Bayard ne reste pas aujourd’hui dans les mémoires comme l’inventeur de la photographie,
mais comme l’auteur du premier autoportrait photographique: sa propre mise en scène en
noyé, le corps affaissé de manière peu flatteuse, les mains et le visage noircis, le présente
comme un homme incompris, que les autorités françaises ont conduit au suicide.
L’AUTOPORTRAIT COMME PREMIER GESTE ARTISTIQUE (GENESE)
Au dos de la photo, il écrit ces mots:
« Le cadavre du Monsieur que vous voyez
ci-derrière est celui de M. Bayard, inventeur
du procédé dont vous venez de voir ou
dont vous allez voir les merveilleux résultats.
(…) Les artistes, les savants, les journaux
se sont occupés de lui depuis longtemps
et aujourd’hui qu’il y a plusieurs jours qu’il
est exposé à la morgue personne ne l’a
encore reconnu ni réclamé. Messieurs et
Dames, passons à d’autres, de crainte que
votre odorat ne soit affecté, car la figure
du Monsieur et ses mains commencent à
pourrir comme vous pouvez le remarquer. »
Ce cliché, fait un an après l’invention de la photographie, soulève les questions que
l’on retrouve ensuite dans tous les autoportraits. Un autoportrait est toujours subjectif,
nous y voyons toujours une démonstration d’autocréation, d’autorévélation ouverte à nos
interprétations. L’appareil prend en charge la mémoire: le «je » photographié est déjà
défunt, mais son auto-contemplation est immortalisée. Contrairement au roman, où il est
communément admis que le pronom « je » ne correspond pas forcément à l’auteur, la
photographie passe pour être un « vecteur de vérité ».
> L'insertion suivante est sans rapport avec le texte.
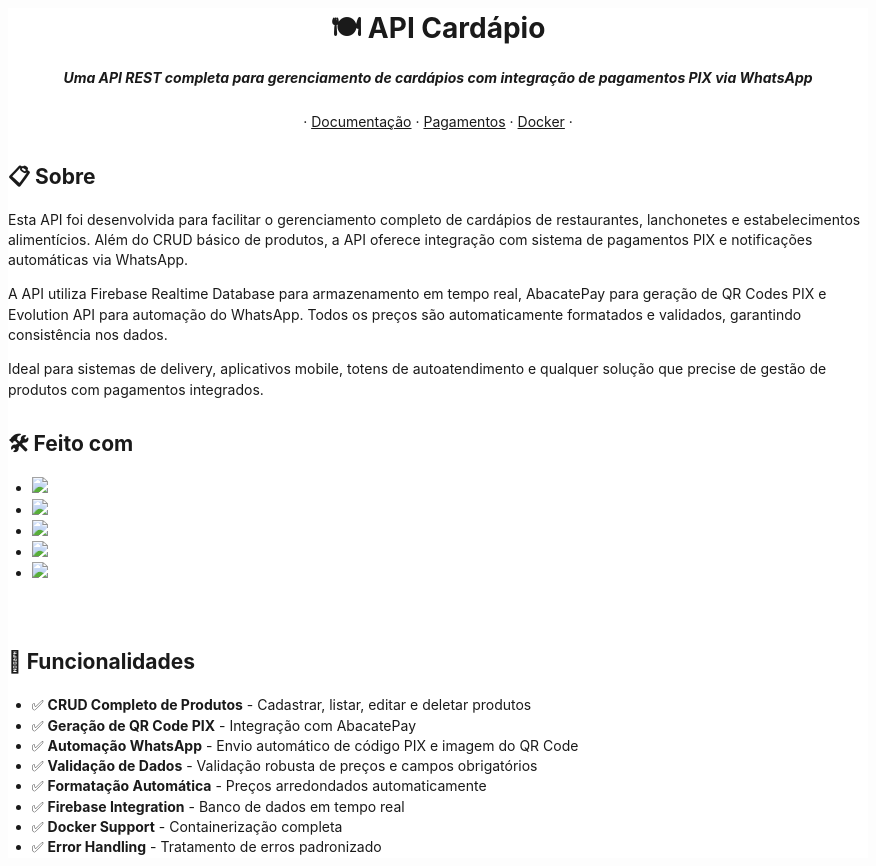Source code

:<div align="center">
    <h1>🍽️ API Cardápio</h1>
    <h5 align="center">
        Uma API REST completa para gerenciamento de cardápios com integração de pagamentos PIX via WhatsApp
    </h5>
    <p align="center">
        &middot;
        <a target="_blank" href="#endpoints">Documentação</a>
        &middot;
        <a target="_blank" href="#pagamentos">Pagamentos</a>
        &middot;
        <a target="_blank" href="#docker">Docker</a>
        &middot;
    </p>
</div>

## 📋 Sobre
<p>
  Esta API foi desenvolvida para facilitar o gerenciamento completo de cardápios de restaurantes, lanchonetes e estabelecimentos alimentícios. Além do CRUD básico de produtos, a API oferece integração com sistema de pagamentos PIX e notificações automáticas via WhatsApp.
</p>
<p>
  A API utiliza Firebase Realtime Database para armazenamento em tempo real, AbacatePay para geração de QR Codes PIX e Evolution API para automação do WhatsApp. Todos os preços são automaticamente formatados e validados, garantindo consistência nos dados.
</p>
<p>
  Ideal para sistemas de delivery, aplicativos mobile, totens de autoatendimento e qualquer solução que precise de gestão de produtos com pagamentos integrados.
</p>  

## 🛠️ Feito com
* <img src="https://img.shields.io/badge/node.js-6DA55F?style=for-the-badge&logo=node.js&logoColor=white"/>
* <img src="https://img.shields.io/badge/express.js-%23404d59.svg?style=for-the-badge&logo=express&logoColor=%2361DAFB"/>
* <img src="https://img.shields.io/badge/firebase-%23039BE5.svg?style=for-the-badge&logo=firebase"/>
* <img src="https://img.shields.io/badge/docker-%230db7ed.svg?style=for-the-badge&logo=docker&logoColor=white"/>
* <img src="https://img.shields.io/badge/WhatsApp-25D366?style=for-the-badge&logo=whatsapp&logoColor=white"/>
<br>

## 🚀 Funcionalidades

- ✅ **CRUD Completo de Produtos** - Cadastrar, listar, editar e deletar produtos
- ✅ **Geração de QR Code PIX** - Integração com AbacatePay
- ✅ **Automação WhatsApp** - Envio automático de código PIX e imagem do QR Code
- ✅ **Validação de Dados** - Validação robusta de preços e campos obrigatórios
- ✅ **Formatação Automática** - Preços arredondados automaticamente
- ✅ **Firebase Integration** - Banco de dados em tempo real
- ✅ **Docker Support** - Containerização completa
- ✅ **Error Handling** - Tratamento de erros padronizado

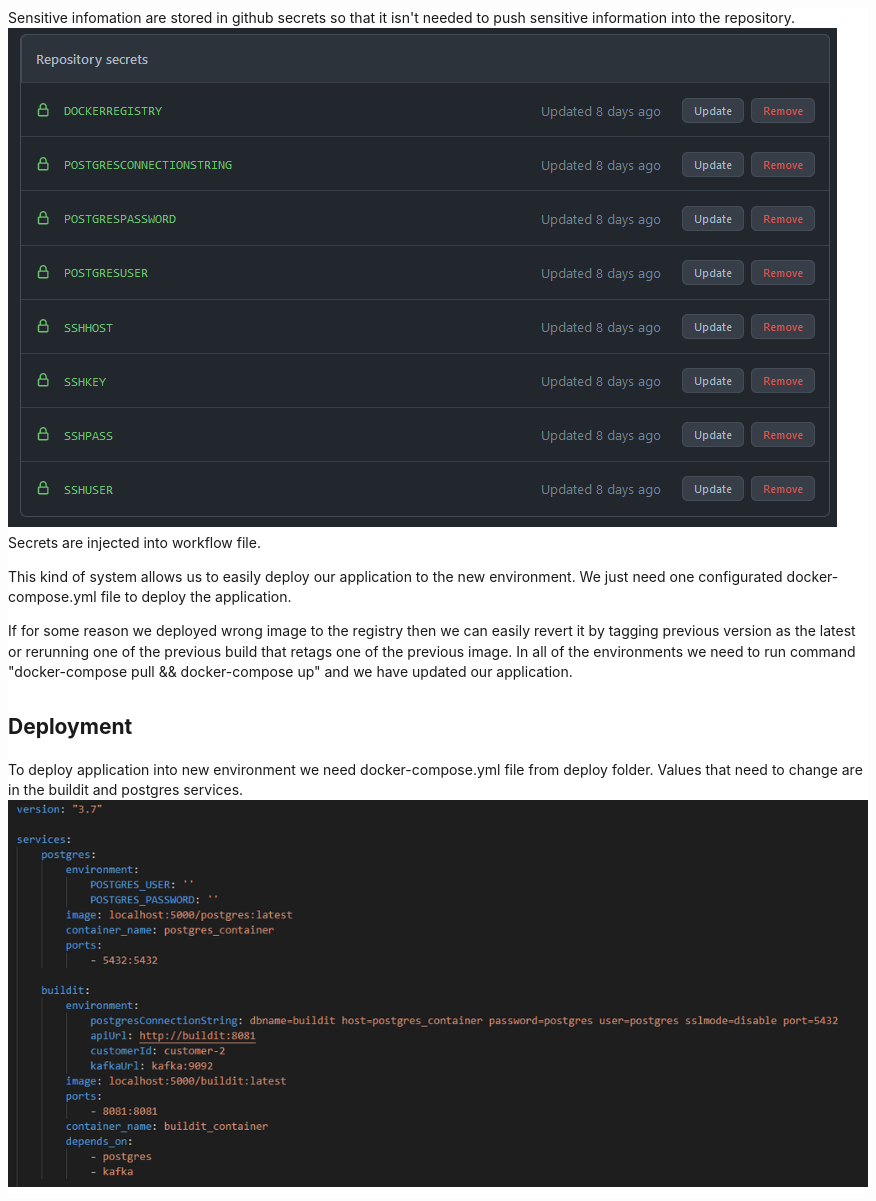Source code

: Sensitive infomation are stored in github secrets so that it isn't needed to push sensitive information into the repository. 
<img src="./pictures/secrets.png" alt="drawing" width=""/> 
Secrets are injected into workflow file. 

This kind of system allows us to easily deploy our application to the new environment. We just need one configurated docker-compose.yml file to deploy the application. 

If for some reason we deployed wrong image to the registry then we can easily revert it by tagging previous version as the latest or rerunning one of the previous build that retags one of the previous image. In all of the environments we need to run command "docker-compose pull && docker-compose up" and we have updated our application.

## Deployment

To deploy application into new environment we need docker-compose.yml file from deploy folder. Values that need to change are in the buildit and postgres services. 
<img src="./pictures/docker-compose.png" alt="drawing" width=""/>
Pourtant les autoportraits sont toujours des images impossibles, puisque l’auteur ne
peut représenter à l’identique la réalité physique perçue par les autres. L’auteur ne peut
pas voir ce qu’il représente sur la photo. Même le photographe le plus expérimenté ne peut
maîtriser tous les paramètres de l’appareil. L’image est inversée, comme dans un miroir.
Cet « auto », ce « soi-même » est donc toujours aussi un « autre ».
En termes humanistes, le moi constitue une entité immanente et nommable, en
accord avec une conception d’un sujet stable et universel. Pourquoi le postmodernisme n’a-
t-il pas porté un coup fatal au genre de l’autoportrait? Pourquoi au contraire, le genre ne
s’est-il jamais autant développé que ces dernières années?
Les artistes sur lesquels j’ai choisi de travailler utilisent ce genre dans une grande
partie de leur oeuvre. Ils délaissent l’idée d’un moi unitaire et authentique, et divisent
l’identité en plusieurs éléments afin de déterminer ce qui reste du moi objectif et d’en
interroger la nature même. Ils mettent en oeuvre des processus radicalement différents
pour atteindre à cette question, et c’est aussi dans leur confrontation que leurs oeuvres
m’intéressent.
Hyppolite Bayard, Autoportrait en noyé, 1840.